[Collected data entries]

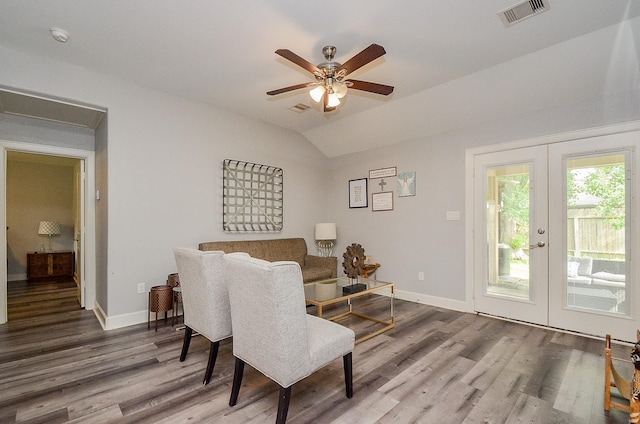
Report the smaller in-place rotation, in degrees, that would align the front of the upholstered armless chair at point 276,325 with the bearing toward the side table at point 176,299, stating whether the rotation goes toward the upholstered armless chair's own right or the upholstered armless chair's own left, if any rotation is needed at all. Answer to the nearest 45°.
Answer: approximately 90° to the upholstered armless chair's own left

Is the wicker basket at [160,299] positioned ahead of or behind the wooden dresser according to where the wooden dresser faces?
ahead

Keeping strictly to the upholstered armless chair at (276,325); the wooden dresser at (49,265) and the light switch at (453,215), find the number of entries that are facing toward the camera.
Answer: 2

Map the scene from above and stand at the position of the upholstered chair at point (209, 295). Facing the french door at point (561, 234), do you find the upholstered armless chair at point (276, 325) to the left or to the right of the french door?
right

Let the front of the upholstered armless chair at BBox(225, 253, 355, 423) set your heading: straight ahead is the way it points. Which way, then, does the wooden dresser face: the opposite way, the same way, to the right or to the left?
to the right

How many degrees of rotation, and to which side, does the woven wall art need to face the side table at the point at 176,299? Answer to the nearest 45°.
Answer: approximately 90° to its right

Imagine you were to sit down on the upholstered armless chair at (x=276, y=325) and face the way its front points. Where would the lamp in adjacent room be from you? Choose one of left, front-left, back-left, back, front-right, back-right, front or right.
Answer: left

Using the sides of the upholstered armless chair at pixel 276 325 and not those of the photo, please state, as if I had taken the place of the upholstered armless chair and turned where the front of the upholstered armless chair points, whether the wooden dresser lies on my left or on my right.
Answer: on my left

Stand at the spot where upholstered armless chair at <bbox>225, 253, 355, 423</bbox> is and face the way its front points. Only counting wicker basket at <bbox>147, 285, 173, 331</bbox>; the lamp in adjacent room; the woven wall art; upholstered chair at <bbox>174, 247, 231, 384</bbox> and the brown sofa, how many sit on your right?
0

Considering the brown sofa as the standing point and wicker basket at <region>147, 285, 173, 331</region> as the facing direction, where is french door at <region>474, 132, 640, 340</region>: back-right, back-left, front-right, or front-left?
back-left

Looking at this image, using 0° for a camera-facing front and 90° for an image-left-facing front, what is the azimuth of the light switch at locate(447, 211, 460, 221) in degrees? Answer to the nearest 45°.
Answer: approximately 0°

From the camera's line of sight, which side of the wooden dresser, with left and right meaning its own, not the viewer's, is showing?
front

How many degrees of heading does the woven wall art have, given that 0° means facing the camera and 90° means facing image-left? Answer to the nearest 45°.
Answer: approximately 315°

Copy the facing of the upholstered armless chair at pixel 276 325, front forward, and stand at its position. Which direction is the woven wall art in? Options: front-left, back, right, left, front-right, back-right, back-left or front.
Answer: front-left

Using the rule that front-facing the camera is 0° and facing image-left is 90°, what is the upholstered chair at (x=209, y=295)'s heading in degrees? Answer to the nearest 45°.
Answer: approximately 225°

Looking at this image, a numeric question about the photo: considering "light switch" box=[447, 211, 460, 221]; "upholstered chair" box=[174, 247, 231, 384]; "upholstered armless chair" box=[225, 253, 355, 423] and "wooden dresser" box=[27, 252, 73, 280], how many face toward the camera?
2

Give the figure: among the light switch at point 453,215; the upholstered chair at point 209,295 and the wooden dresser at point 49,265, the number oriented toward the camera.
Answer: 2

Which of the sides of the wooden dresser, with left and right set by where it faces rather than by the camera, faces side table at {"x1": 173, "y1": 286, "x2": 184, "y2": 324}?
front

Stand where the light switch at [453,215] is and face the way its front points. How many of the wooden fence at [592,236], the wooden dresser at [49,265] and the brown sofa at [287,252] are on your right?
2

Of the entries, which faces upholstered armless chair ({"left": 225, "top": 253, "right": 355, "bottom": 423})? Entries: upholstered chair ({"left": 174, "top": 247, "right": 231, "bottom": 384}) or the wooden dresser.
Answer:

» ACTIVITY
Extract every line of the material above word for word, leaving the pictures out.

» SOLUTION FOR THIS EXERCISE
Report the smaller in-place rotation, in degrees, that would align the front of the upholstered armless chair at point 276,325 with the bearing toward the side table at point 176,299, stating whether the rotation goes toward the upholstered armless chair's own right or the upholstered armless chair's own left, if any rotation is needed at all. Answer to the nearest 45°.
Answer: approximately 90° to the upholstered armless chair's own left

Is the wicker basket at [160,299] positioned ahead of or behind the wooden dresser according to where the wooden dresser faces?
ahead

Keeping strictly to the upholstered armless chair at (276,325); the wooden dresser at (49,265) and the light switch at (453,215), find the number of entries that are facing toward the camera.
Answer: 2

Map the scene from above and stand at the position of the upholstered chair at point (209, 295). Facing the french door at point (561, 234), do you find the upholstered armless chair at point (276, 325) to the left or to the right of the french door?
right

Let the front of the upholstered armless chair at BBox(225, 253, 355, 423) set your heading: straight ahead is the way it points. Which way, then, does the wooden dresser face: the opposite way, the same way, to the right or to the left?
to the right

How many degrees of rotation, and to which side, does the woven wall art need to face the side table at the point at 176,299? Answer to the nearest 45°.
Answer: approximately 90° to its right

Imagine you were to sit down on the upholstered armless chair at (x=276, y=325) and face the way its front points. Where would the lamp in adjacent room be from you? Choose one of left, front-left, back-left, back, front-right, back-right, front or right.
Answer: left

Using the sides of the upholstered armless chair at pixel 276 325 and not those of the photo, please state, as if I had taken the place of the upholstered armless chair and turned where the front of the upholstered armless chair points, whether the wooden dresser lies on my left or on my right.
Answer: on my left

Stand at the spot where upholstered armless chair at <bbox>225, 253, 355, 423</bbox> is and face the way its front points. Only counting wicker basket at <bbox>147, 285, 173, 331</bbox>; the lamp in adjacent room; the woven wall art; upholstered chair at <bbox>174, 247, 231, 384</bbox> and the brown sofa, how many sit on your right?
0

Considering the brown sofa as the standing point and wicker basket at <region>147, 285, 173, 331</region> as the facing direction, where is french door at <region>474, 132, 640, 340</region>: back-right, back-left, front-right, or front-left?
back-left

Looking at this image, using 0° for a camera-facing front and 90° for an image-left-facing front, what is the azimuth of the light switch at locate(447, 211, 460, 221) in degrees? Answer to the nearest 45°.
Answer: approximately 0°

From the camera's line of sight, which side of the wooden dresser, with left and right meaning its own, not the viewer's, is showing?
front

How many degrees of heading does the woven wall art have, given that 0° means facing the camera and 90° means facing image-left? Answer to the nearest 45°.
Answer: approximately 315°

Copy the facing of the upholstered armless chair at pixel 276 325, front forward, and stand at its position. Which direction is the woven wall art in? Options: front-left, back, right, left, front-right, back-right, back-left or front.
Answer: front-left

Using the rule that front-facing the camera is 0° and facing image-left is 90°, what is the upholstered chair at (x=209, y=295)'s heading in degrees? Answer to the nearest 45°.
Answer: approximately 225°

Looking at this image, a numeric question about the photo: considering "light switch" box=[447, 211, 460, 221]; "upholstered chair" box=[174, 247, 231, 384]; "upholstered armless chair" box=[225, 253, 355, 423] and "wooden dresser" box=[27, 252, 73, 280], how many face toward the camera?
2

Give the figure: among the light switch at point 453,215; the upholstered chair at point 209,295 and the wooden dresser at point 49,265, the number oriented toward the camera.
Answer: 2

Which of the sides of the wooden dresser, with left and right set by where it faces rather than by the camera, faces side table at {"x1": 173, "y1": 286, "x2": 184, "y2": 324}?
front

Stand where the light switch at [453,215] is and face the way its front points. How many of the wooden fence at [592,236], the wooden dresser at [49,265] and the brown sofa at [287,252] are on your right?
2

Of the entries, which faces upholstered armless chair ({"left": 225, "top": 253, "right": 355, "bottom": 423})? Entries: upholstered chair ({"left": 174, "top": 247, "right": 231, "bottom": 384}) or the wooden dresser.
Answer:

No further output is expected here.